Beautiful wine deserves beautiful food! Our favourite pairings with pink
Spring is round the corner, and with it the promise of warm days and balmy evenings. For some people that means one thing: it's time to drink pink!
But in the world of food and wine pairing, rosé is often left in the dust. Lying in the 'mid-ground' between white and red, many aren't too sure what to do with it when it comes to food matching. For many, it's seen as a less 'serious' option; something to enjoy in a sun-drenched beer garden rather than a proper accompaniment to a meal.
Yet in fact, rosé is one of the most versatile options when it comes to food matching, and it's surprisingly simple to find a wine that will enhance most dishes.
Best of both: what makes rosé work with food?
Rosé combines some of the best elements of white and red wines, providing a unique spectrum of flavours and aromas that make it suitable for pairing with a variety of dishes.
Like white wines, many rosés have a light mouthfeel and refreshing acidity. Yet, through spending time on skins (however minimal that time may have been), rosés also benefit from additional levels of structure, body and tannin, making them hugely versatile when it comes to food pairing.
And what about chilling reds?
A similar balance can be achieved by cooling down red wines.

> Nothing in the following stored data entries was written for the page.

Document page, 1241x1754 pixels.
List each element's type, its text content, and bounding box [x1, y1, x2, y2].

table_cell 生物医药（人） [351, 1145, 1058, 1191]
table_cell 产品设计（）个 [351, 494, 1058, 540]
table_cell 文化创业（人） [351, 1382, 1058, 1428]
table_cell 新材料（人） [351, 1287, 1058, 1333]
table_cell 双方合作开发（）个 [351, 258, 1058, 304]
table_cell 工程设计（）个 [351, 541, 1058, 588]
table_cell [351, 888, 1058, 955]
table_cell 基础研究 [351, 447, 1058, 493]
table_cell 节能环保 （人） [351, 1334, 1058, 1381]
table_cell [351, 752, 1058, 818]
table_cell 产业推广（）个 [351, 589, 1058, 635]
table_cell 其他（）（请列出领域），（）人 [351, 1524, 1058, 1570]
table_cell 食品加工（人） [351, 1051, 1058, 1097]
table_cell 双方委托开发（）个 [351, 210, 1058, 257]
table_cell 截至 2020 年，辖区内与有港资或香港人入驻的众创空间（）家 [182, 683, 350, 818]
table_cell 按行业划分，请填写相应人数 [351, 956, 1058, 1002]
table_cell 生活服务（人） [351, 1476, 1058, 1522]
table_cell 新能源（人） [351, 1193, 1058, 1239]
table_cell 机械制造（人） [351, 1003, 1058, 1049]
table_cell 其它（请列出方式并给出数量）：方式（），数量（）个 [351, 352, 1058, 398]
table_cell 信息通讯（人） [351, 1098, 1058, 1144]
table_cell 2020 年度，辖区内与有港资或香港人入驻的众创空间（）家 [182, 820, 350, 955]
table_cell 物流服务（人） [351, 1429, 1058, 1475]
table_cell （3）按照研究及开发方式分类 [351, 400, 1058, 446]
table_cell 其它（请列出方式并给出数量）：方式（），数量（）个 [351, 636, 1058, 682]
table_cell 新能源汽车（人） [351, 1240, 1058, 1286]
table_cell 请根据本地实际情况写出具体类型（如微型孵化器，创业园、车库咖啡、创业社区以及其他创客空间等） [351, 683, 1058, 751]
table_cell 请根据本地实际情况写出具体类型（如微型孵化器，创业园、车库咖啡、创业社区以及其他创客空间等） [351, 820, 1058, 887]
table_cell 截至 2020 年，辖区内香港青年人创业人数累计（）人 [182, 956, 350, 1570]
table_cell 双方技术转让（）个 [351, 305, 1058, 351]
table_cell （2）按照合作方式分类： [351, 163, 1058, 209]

While reds are typically served un-chilled, reducing their average temperature down to around 10-13°C brings fruity flavours and acidity into focus, unveiling qualities and complexity that you might not have even realised were there.

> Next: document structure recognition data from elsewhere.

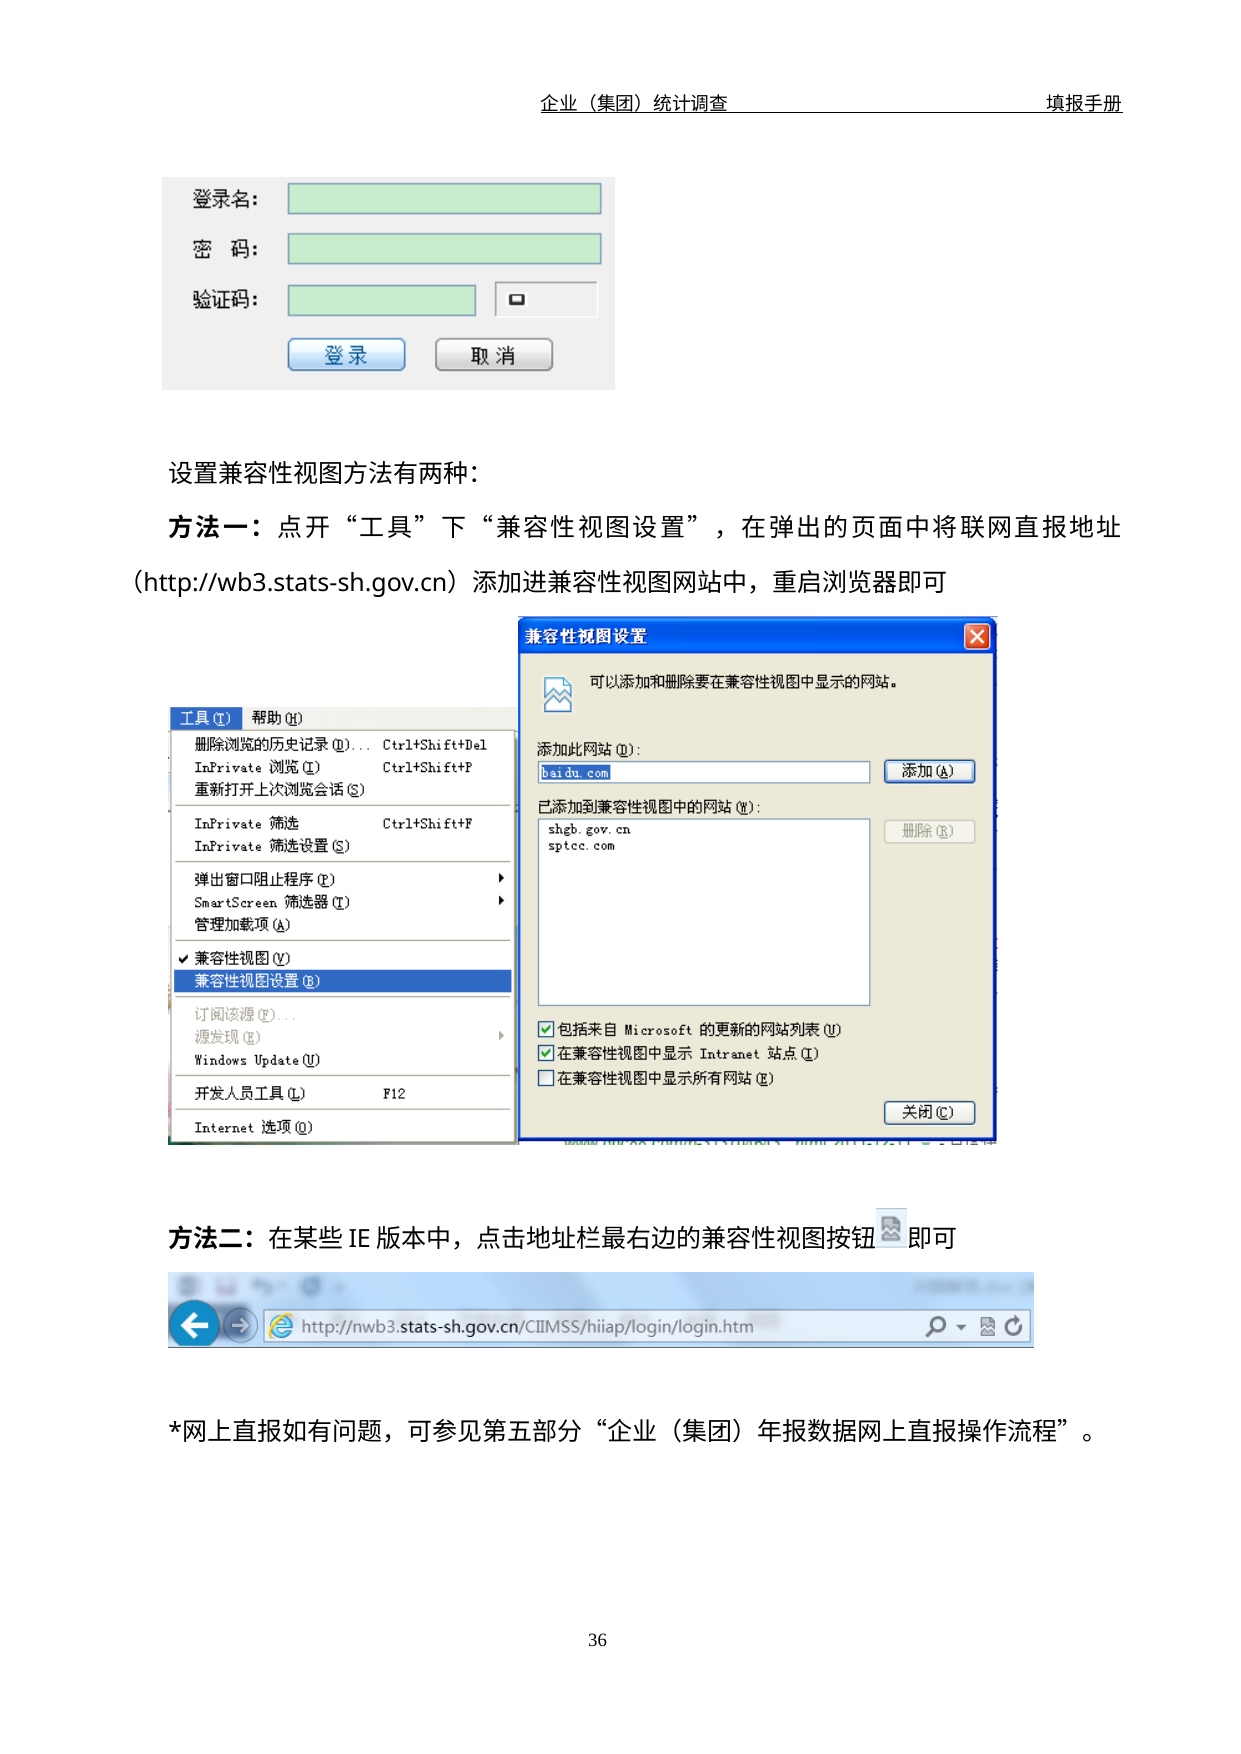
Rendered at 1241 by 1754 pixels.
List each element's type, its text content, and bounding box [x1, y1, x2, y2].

picture [161, 177, 615, 390]
picture [168, 616, 998, 1145]
picture [875, 1208, 907, 1248]
picture [168, 1272, 1034, 1348]
text 设置兼容性视图方法有两种： [118, 453, 1122, 489]
text 方法一：点开“工具”下“兼容性视图设置”，在弹出的页面中将联网直报地址（http://wb3.stats-sh.gov.cn）添加进兼容性视图网站中，重启浏览器即可 [118, 508, 1122, 598]
text *网上直报如有问题，可参见第五部分“企业（集团）年报数据网上直报操作流程”。 [118, 1411, 1122, 1448]
text 方法二：在某些IE版本中，点击地址栏最右边的兼容性视图按钮即可 [118, 1208, 1122, 1254]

While not every bottle will benefit from chilling - a cold Cabernet Sauvignon, for example, isn't likely to taste of much other than regret-inducing-bitterness - light-bodied, fruit driven reds like Beaujolais, Pinot Noir and Grenache will find themselves hugely enhanced by a short burst in an ice bucket.
But what to match them with?
Of course, matching food to wine is always a hugely subjective affair, but there are some rules which can help you guide a bottle to its perfect dish.
We've picked a few of our favourite pinks, from pale provencal to chillable light reds, and explored some delicious dishes to accompany them.
Light and dry rosé
What to pair them with: Balance is key when dealing with delicate wines like these. Richer dishes are likely to overpower subtle aromas and flavours, leading the wine to taste 'watery' - or lacking in substance. Provencal tradition sees its regional wines drunk alongside fragrant, fresh and herbal dishes, with the light red fruit aromas complementing these delicate notes, without being overpowering. Light dishes like salads are also always a great choice - just make sure to avoid bitter greens like kale, where the flavours are too strong for the wine.
Medium-bodied, fruity rosé
Example: Charles Smith Band of Roses
What to pair them with: Spice! While wines rich in tannin or acid enhance spicier flavours and overwhelm the palate, New World rosés in particular offer up a riper, sweeter profile, that works to balance spice perfectly. Alternatively, seafood is a great match for more medium-bodied rosé. The fuller texture of the wine harmonises well with the brininess of seafood, as do any flavours of red berry and melon. These broaden out the saltier notes in food, creating a well-rounded pairing.
Full-bodied, dark rosés and chilled reds
What to pair them with: As soon as most people think of matching a wine with meat, their minds jump automatically to reds - but this is where fuller-bodied rosés and chillable reds can come into their own. Whether it's a darker rosé or a chilled red, any wine with ripe fruit and adequate structure will more than hold its own against meaty or barbecued flavours. Red fruit aromas and flavours will work to cut through any 'charred' notes, and can be a great option for al fresco dining or summer lunches.